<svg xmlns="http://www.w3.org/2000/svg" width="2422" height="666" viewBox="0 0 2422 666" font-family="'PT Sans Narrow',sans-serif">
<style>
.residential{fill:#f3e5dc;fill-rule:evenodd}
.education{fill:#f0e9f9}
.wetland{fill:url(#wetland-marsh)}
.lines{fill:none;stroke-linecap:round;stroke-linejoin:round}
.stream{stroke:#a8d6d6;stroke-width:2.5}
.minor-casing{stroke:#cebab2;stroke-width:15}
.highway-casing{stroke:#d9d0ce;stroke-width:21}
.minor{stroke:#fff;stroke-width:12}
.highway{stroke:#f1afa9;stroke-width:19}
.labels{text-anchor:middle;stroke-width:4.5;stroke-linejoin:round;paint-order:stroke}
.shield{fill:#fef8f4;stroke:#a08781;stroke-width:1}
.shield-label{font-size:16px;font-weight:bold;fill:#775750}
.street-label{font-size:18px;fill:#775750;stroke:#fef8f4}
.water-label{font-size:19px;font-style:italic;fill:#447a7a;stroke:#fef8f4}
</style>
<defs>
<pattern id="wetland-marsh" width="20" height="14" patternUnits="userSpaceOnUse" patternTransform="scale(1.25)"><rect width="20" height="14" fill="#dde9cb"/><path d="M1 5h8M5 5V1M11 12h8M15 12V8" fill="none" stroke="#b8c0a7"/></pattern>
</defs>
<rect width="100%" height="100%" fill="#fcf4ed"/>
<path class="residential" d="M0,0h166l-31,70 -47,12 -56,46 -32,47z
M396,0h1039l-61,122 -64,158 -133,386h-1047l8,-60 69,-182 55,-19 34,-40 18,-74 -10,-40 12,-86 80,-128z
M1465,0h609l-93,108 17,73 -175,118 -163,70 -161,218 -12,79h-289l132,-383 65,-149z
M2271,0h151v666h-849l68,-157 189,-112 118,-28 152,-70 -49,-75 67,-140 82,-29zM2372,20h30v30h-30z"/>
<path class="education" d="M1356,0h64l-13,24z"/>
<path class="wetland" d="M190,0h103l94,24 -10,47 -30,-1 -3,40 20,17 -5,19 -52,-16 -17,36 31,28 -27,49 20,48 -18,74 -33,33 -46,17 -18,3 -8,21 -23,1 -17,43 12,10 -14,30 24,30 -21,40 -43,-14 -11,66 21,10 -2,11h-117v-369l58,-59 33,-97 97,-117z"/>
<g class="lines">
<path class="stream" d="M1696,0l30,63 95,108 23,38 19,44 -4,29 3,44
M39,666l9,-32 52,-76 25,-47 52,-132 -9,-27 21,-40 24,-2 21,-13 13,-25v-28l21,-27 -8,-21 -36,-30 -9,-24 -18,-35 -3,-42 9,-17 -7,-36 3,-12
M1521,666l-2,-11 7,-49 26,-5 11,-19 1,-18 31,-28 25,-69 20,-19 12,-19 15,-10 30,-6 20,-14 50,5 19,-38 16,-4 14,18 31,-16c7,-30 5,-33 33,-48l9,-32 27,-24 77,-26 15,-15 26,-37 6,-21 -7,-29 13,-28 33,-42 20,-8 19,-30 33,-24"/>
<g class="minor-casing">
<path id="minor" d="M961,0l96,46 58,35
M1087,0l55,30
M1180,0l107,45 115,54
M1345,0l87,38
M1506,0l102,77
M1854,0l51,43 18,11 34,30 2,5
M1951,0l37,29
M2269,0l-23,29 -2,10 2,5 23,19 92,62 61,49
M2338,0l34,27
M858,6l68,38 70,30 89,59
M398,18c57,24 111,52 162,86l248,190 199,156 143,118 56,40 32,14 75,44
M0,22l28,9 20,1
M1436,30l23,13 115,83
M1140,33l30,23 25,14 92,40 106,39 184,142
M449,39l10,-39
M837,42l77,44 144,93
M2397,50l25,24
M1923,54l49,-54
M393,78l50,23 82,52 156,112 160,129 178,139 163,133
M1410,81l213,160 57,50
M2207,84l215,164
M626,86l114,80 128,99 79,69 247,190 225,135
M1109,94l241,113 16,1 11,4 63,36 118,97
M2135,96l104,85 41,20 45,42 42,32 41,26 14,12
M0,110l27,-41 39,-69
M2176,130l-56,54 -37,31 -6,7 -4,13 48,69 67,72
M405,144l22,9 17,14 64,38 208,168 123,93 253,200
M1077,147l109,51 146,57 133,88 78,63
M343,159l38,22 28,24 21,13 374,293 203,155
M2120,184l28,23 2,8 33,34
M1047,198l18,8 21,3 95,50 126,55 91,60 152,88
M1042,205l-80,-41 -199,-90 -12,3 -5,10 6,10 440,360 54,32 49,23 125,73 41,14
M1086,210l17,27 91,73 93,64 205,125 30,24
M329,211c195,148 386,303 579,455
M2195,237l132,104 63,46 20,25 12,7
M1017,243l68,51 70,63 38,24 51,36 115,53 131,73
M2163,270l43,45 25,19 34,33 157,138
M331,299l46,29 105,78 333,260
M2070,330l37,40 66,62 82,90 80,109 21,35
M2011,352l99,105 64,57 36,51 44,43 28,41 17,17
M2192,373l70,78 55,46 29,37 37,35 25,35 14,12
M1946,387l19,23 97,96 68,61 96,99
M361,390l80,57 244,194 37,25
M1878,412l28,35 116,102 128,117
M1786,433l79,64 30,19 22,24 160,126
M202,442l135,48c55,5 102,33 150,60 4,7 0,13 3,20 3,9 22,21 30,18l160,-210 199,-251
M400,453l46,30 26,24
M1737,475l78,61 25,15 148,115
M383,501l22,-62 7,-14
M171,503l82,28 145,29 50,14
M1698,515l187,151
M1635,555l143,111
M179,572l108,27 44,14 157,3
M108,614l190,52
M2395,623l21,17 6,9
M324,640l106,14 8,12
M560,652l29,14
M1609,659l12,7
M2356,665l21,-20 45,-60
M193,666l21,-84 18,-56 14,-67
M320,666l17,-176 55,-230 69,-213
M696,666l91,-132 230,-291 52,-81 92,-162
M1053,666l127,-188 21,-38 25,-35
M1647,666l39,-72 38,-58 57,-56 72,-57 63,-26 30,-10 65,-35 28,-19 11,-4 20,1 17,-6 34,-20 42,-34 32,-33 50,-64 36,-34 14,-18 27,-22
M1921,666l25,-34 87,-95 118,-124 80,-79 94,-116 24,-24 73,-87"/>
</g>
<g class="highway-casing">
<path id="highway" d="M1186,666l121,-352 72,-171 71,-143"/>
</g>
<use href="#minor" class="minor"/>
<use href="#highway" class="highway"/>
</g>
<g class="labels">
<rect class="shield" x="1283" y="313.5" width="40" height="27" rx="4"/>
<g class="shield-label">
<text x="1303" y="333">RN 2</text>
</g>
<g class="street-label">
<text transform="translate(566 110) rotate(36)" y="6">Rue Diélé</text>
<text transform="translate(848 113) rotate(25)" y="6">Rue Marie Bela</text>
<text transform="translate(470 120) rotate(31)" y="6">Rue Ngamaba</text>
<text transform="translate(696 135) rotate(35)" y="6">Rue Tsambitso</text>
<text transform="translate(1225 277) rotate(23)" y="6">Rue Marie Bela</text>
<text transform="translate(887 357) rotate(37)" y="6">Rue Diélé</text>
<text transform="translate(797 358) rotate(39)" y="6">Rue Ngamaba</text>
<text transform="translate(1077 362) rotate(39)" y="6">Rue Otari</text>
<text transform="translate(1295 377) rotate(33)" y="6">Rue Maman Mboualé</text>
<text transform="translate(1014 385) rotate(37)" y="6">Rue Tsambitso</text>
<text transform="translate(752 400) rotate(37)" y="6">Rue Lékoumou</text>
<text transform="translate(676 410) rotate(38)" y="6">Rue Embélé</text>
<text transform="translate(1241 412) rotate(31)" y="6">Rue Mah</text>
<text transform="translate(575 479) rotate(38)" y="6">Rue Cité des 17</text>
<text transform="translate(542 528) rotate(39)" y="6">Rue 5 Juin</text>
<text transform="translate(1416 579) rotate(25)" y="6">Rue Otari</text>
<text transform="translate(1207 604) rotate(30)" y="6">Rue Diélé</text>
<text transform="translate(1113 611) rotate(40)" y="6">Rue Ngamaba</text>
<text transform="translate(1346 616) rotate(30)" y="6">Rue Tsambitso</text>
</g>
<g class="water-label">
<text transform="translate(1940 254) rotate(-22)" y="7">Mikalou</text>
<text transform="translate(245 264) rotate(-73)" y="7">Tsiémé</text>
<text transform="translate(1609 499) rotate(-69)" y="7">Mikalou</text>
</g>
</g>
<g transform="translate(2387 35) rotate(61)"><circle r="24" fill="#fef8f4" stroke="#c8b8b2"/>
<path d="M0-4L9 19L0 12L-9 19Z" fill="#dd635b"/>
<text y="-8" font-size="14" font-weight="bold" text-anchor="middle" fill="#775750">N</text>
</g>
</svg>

============================================================

Every line above that includes the word "lines" should be listed.

.lines{fill:none;stroke-linecap:round;stroke-linejoin:round}
<g class="lines">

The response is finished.